My Favorite Class Last Term

My Favorite Class Last Term

Wouldn’t it be neat to look at something magnified to tens of thousands its normal size—so much that you can see the individual hair follicles on an ant (and realize it’s just as furry as a dog)? Or to fabricate an LED from scratch, doping the semiconductor and etching out the contacts, all to be rewarded by a tiny yet brilliant red light? Or to design a microfluidic device, drawing it in AutoCAD, making the mold out of a silicon wafer, and after producing each polymer layer, watching blue ink flow through the tiny channels?

Yes, yes, and yes, as I learned last term in APh 109, Introduction the Micro/Nanofabrication Laboratory. I took the class to fulfill one of therequirements for the electrical engineering major. There were no lectures; instead, groups of three or four of us met two evenings each week with a TA to do the labs. My group actually included my chemistry TA from last year, since graduate students also take the class to learn fabrication methods. Homework consisted of background reading and lab reports.

Our first project was to fabricate LEDs, or light emitting diodes, which are used in light bulbs, Christmas lights, and many other. If you’ve taken physics, you may have heard of doping, a practice used to make LEDs, among many other semiconductor-based electronic devices. Doping makes a semiconductor into more-or-less a conductor by adding extra free charges which can move around, i.e. carry current. When I briefly learned about doping in high school, I imagined the process to be unimaginably complex and precise. However, the technique we used, thermal diffusion, was surprisingly simple. We just put the semiconductor chip into a container with a piece of material containing the element we wanted to dope with, heated them up really hot, waited a while, and that was that. We now had a p-type semiconductor.

One of the LEDs we fabricated on the chip. The shiny circle on top is a thin layer of gold which served as an electrical contact for powering the LED.

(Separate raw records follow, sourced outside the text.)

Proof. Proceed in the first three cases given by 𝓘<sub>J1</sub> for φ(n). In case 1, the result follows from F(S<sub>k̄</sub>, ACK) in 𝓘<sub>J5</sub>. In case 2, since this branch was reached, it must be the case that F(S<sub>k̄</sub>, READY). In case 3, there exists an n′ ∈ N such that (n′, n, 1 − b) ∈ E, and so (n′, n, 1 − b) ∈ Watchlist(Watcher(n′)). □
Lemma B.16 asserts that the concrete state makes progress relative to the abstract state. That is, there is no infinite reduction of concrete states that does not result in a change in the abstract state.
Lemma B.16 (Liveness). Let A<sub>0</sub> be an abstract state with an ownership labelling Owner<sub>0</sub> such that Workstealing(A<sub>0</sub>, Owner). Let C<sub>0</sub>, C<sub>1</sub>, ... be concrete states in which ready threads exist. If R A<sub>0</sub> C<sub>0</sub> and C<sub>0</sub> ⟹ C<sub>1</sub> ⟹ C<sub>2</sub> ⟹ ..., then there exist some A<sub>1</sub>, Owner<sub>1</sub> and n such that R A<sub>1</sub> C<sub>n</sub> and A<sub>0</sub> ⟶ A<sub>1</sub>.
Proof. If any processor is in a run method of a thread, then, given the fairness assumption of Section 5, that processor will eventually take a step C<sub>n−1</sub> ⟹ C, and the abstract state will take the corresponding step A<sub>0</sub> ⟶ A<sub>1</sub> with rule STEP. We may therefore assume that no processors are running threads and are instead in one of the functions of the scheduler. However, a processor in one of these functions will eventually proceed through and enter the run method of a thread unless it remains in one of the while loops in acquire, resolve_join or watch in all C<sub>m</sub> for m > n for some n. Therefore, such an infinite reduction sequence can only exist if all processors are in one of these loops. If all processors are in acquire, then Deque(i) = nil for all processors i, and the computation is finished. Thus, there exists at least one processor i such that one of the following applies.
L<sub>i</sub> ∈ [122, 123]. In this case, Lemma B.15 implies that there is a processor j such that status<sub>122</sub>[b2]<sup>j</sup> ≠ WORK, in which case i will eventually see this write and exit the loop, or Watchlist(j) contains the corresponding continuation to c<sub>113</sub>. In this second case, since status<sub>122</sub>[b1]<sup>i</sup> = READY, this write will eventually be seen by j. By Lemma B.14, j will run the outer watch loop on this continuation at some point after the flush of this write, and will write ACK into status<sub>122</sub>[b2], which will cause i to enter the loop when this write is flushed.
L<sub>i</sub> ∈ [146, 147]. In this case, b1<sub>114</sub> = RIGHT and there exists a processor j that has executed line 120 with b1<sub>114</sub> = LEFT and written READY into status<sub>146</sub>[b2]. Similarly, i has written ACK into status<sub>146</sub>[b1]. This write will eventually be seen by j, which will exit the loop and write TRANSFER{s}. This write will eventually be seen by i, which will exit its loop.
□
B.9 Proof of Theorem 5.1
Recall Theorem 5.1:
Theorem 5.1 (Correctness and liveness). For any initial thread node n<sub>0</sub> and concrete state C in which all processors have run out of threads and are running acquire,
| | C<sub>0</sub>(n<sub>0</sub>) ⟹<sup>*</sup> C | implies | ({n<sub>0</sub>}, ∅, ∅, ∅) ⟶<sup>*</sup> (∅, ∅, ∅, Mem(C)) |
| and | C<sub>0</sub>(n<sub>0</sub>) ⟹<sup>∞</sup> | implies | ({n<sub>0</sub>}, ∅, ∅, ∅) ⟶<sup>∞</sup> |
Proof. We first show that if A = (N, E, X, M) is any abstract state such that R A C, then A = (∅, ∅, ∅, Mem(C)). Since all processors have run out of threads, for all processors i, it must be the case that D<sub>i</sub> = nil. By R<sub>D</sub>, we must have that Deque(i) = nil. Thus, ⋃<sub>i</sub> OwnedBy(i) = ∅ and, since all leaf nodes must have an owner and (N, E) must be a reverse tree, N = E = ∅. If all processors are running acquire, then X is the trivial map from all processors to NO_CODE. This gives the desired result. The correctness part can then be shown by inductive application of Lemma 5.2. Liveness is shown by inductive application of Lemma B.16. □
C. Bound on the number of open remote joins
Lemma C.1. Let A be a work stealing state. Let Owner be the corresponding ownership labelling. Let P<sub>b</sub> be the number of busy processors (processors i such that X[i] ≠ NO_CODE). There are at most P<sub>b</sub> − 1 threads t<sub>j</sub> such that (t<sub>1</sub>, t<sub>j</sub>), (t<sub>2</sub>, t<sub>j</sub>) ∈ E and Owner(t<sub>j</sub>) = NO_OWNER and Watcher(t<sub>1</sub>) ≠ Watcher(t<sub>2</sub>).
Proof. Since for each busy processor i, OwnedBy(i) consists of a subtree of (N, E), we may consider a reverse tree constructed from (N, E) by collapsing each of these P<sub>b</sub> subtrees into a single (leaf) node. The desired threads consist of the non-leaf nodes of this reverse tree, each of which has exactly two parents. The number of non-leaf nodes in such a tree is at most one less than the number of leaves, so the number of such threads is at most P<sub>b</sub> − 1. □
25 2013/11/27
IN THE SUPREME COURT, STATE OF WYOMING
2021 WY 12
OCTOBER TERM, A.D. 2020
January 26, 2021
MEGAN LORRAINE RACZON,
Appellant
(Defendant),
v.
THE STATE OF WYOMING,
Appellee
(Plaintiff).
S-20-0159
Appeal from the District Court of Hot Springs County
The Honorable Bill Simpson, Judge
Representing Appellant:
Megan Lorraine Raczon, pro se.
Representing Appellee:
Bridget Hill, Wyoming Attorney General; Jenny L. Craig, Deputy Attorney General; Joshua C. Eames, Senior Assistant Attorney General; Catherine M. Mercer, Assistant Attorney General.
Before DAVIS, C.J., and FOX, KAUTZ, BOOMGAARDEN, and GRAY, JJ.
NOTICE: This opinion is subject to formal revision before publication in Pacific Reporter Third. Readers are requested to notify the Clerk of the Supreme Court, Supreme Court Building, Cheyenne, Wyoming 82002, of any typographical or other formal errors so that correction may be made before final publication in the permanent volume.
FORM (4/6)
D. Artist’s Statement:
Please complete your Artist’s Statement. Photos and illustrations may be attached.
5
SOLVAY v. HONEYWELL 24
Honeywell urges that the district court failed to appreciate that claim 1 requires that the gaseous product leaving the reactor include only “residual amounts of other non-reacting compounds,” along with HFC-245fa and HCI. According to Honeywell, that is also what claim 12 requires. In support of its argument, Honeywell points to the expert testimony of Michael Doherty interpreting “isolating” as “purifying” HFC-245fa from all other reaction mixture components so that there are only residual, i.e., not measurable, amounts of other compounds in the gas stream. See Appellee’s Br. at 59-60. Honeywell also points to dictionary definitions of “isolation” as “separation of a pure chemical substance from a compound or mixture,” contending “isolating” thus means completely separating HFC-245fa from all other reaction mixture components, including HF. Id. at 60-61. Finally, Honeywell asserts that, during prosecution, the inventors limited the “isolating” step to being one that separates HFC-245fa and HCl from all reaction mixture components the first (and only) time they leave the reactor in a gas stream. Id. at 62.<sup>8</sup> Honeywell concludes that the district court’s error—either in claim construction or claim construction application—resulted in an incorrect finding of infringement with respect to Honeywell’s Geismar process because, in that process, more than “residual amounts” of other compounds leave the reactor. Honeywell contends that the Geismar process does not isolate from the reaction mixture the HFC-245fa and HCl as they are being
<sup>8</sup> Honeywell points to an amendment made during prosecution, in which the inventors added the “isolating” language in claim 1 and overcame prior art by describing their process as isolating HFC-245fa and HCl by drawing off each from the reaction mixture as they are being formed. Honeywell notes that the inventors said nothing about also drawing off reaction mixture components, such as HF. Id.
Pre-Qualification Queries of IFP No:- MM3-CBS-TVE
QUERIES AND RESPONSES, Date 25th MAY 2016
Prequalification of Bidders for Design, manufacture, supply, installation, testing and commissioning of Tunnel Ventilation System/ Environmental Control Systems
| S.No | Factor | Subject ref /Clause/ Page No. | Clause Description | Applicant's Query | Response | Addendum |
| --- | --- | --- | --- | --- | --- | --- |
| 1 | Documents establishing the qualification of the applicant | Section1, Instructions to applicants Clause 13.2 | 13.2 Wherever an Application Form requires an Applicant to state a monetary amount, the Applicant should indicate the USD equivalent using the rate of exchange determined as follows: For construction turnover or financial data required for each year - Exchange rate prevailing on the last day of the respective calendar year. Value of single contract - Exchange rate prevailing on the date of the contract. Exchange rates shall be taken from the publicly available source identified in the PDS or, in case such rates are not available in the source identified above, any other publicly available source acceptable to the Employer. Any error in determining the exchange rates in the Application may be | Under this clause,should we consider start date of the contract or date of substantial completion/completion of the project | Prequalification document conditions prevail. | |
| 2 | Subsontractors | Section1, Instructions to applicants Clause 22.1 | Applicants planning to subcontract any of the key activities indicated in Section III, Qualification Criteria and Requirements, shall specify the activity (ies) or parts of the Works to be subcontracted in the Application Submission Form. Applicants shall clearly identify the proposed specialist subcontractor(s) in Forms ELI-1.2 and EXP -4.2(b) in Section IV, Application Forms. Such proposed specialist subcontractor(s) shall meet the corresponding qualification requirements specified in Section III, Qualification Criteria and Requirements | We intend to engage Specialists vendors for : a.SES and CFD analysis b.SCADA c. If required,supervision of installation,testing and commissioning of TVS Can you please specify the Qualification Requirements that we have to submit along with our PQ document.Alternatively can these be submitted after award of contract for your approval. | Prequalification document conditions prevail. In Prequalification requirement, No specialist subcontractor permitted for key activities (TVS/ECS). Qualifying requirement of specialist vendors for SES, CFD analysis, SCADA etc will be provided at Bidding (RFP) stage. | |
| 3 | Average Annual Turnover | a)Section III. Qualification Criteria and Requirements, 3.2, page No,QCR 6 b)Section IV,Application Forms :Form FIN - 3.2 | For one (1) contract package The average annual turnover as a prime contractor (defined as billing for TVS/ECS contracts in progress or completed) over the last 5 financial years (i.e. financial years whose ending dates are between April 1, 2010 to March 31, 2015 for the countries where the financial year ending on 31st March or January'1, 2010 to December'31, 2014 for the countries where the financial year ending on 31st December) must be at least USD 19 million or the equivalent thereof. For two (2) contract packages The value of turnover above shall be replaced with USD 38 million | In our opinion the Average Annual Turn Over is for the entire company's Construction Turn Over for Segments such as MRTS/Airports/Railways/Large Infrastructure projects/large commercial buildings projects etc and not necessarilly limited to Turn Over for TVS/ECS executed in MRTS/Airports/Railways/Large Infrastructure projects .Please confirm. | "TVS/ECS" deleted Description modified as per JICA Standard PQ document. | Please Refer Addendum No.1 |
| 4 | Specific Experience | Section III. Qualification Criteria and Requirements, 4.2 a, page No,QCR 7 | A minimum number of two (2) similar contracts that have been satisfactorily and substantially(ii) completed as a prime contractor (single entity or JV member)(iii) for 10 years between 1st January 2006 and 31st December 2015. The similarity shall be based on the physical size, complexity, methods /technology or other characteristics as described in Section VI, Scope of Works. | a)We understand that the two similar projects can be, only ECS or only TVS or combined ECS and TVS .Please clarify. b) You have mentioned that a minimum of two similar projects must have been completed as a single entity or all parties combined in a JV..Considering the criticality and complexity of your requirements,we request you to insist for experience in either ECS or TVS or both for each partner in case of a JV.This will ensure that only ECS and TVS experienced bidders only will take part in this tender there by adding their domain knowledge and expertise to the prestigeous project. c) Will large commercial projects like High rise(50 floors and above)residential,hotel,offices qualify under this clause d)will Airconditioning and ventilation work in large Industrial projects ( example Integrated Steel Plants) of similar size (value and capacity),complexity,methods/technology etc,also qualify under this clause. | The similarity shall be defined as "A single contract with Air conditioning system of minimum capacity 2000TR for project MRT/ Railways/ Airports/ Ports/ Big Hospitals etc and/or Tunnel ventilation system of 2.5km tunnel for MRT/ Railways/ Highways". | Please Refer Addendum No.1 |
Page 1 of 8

Our next project was electron-beam lithography. Electron beam lithography, or EBL, is a method for drawing tiny shapes on a silicon chip. To do EBL, you coat a chip with drops of a particular liquid called photoresist, heat it up until the liquid gels, and then use a machine to shoot electrons at the surface, as if coloring in the region you want to erase the photoresist from. Being bombarded by electrons changes the solubility of the photoresist, and so afterward, when you wash the chip with a particular chemical, you’re left with the desired pattern.

In another project, we took this a step further, and instead of stopping with the design in photoresist, we actually etched it into the silicon chip. To do this, we let the chip sit in a really nasty chemical which eats into silicon but can’t get through the photoresist. After washing everything off, the pattern was etched into the chip itelf. For this project, we used a template pattern—some boring rectangles.

The next project, using a scanning electron microscope, didn’t involve designing or building anything, but was my absolute favorite. Here’s why:

The last project I’m going to describe is microfluidics. Microfluidic devices are, simply, devices that handle microliters (cubic millimeters) of liquid. They’re used for a variety of purposes, such as sorting cells for molecular screening or drug discovery. Our device was made from a clear, firm but squishy polymer. It had channels cut out inside it and inlet holes for injecting liquid with tiny syringes. We made the molds for the polymer layers out of silicon chips, etching out our designs using the same techniques as in past projects.

I generally enjoy lab classes, but this one was particularly fun because the projects involved buzzwords like “microfluidics,” “etching,” and “scanning electron microscope,” which I’d heard before in research seminars and held in a kind of distant awe. It was exciting to get to actually use these techniques that are involved in the cutting edge of research.